We've already looked at `upper()` and `lower()`. Let's try the rest:

In [None]:
s = "porgie tirebiter"
print(s.capitalize())
print(s)  # original is unchanged

In [None]:
s = "   lot's o' whitespace   "
print(s)
s_stripped = s.strip()
print(s_stripped)
print("len s = ", len(s), "; len s_stripped =", len(s_stripped))

In [None]:
s = "Beeeeeeeeeeeer"
print(s.count("eee"))

In [None]:
s2 = "846-902-3474".replace("-", "")
print(s2)

Notice we **have not** changed `s`:

In [None]:
print(s)

`find()` returns the index of the substring of a string if the substring is found, or -1 if not.

In [None]:
s2.find("234")

In [None]:
s2.find("432")

Let's find repeated instances of a substring in a string:

In [3]:
s = "812-921-4535-12345"
i = 0
print("Looking for -")
while i != -1:
    i = s.find("-", i)
    if i >= 0:
        print("found - at index", i)
        i += 1

Looking for -
found - at index 3
found - at index 7
found - at index 12


Given the possibility the string is not there, we need to check:

In [None]:
name = "Duke Reginald Balderdash"
index = name.find("Sir")
print("index =", index)
if index != -1:
    # the next line uses slicing, described below
    s3 = name[index+4:]
    print(s3)
else:
    print("No 'Sir' found.")

### String Operators

String *concatenation* (pasting two strings together):

In [None]:
s1 = "foo"
s2 = "bar"
s3 = s1 + s2
print(s3)

String multiplication:

In [None]:
s = "-" * 20
print(s)
print("Hello class!")
print(s)

### String Slicing

*Slicing* a string allows us to "slice" out parts of it:

In [None]:
s = "--History, Stephen said, is a nightmare from which I am trying to awaken."
print(s[1:4])
print("", s[11:19], "", sep="|")
print(s[19])

What indices did we get by doing `s[0:4]`?

a) 1, 2, 3, 4  
b) 0, 1, 2, 3, 4  
c) 0, 1, 2, 3

We can also use negative numbers to slice from the end of the string.

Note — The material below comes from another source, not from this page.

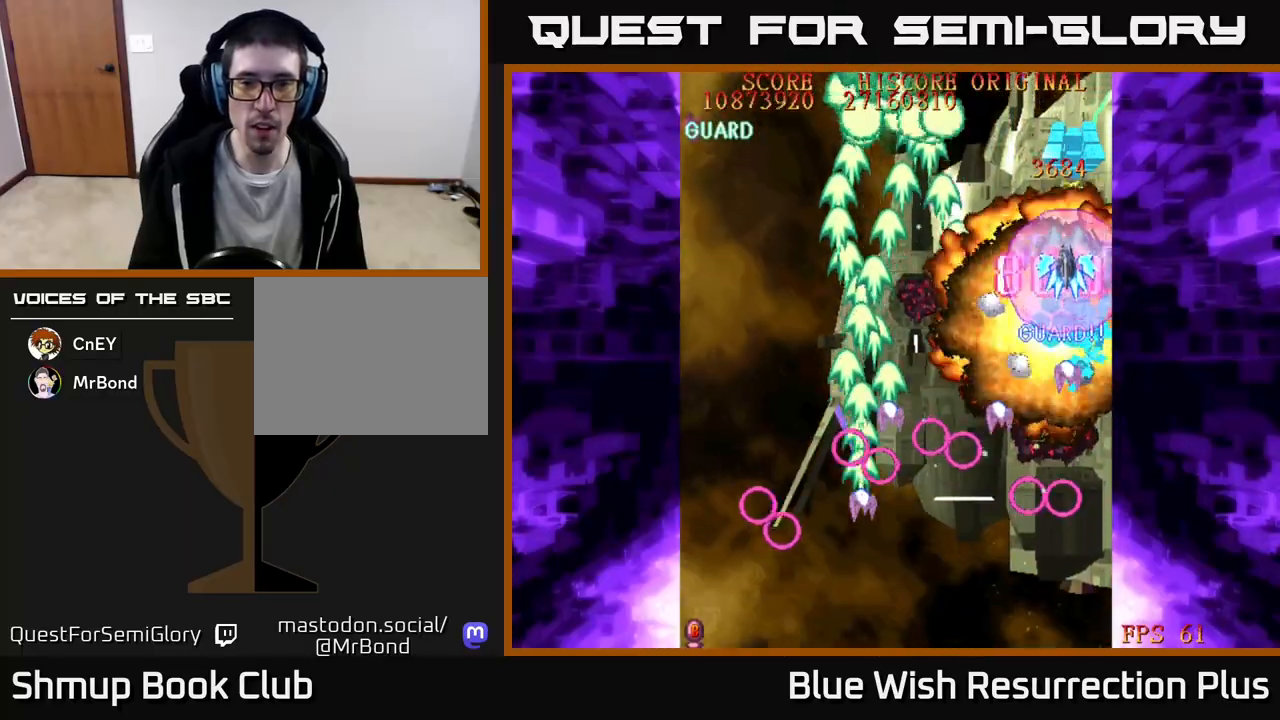
{"buttons": ["X", "DPAD_LEFT"], "events": [[467, "DPAD_LEFT", "down"], [500, "DPAD_UP", "up"]]}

To get the last three characters, for instance, use:

In [None]:
print(s[-3:None])
print(s[-1])

(Why do we need `None` or a blank as the second index?)

In [None]:
-0

### `format()`

The [`format()`](https://docs.python.org/3/library/stdtypes.html#str.format) method allows us to do fancy string formatting; for instance, we can place variables into our string:

In [None]:
i = 8192
print("s = {}; s2 = {}; i = {:>8x} end".format(s, s2, i))

## Some string manipulating programs

### Letter frequency program

In [None]:
address = '''Four score and seven years ago our fathers brought forth on this
continent, a new nation, conceived in Liberty, and dedicated to the proposition
all men are created equal.

Now we are engaged in a great civil war, testing whether that nation, or any
nation so conceived and dedicated, can long endure. We are met on a great
battle-field of that war. We have come to dedicate a portion of that field, as
a final resting place for those who here gave their lives that that nation
might live. It is altogether fitting and proper that we should do this.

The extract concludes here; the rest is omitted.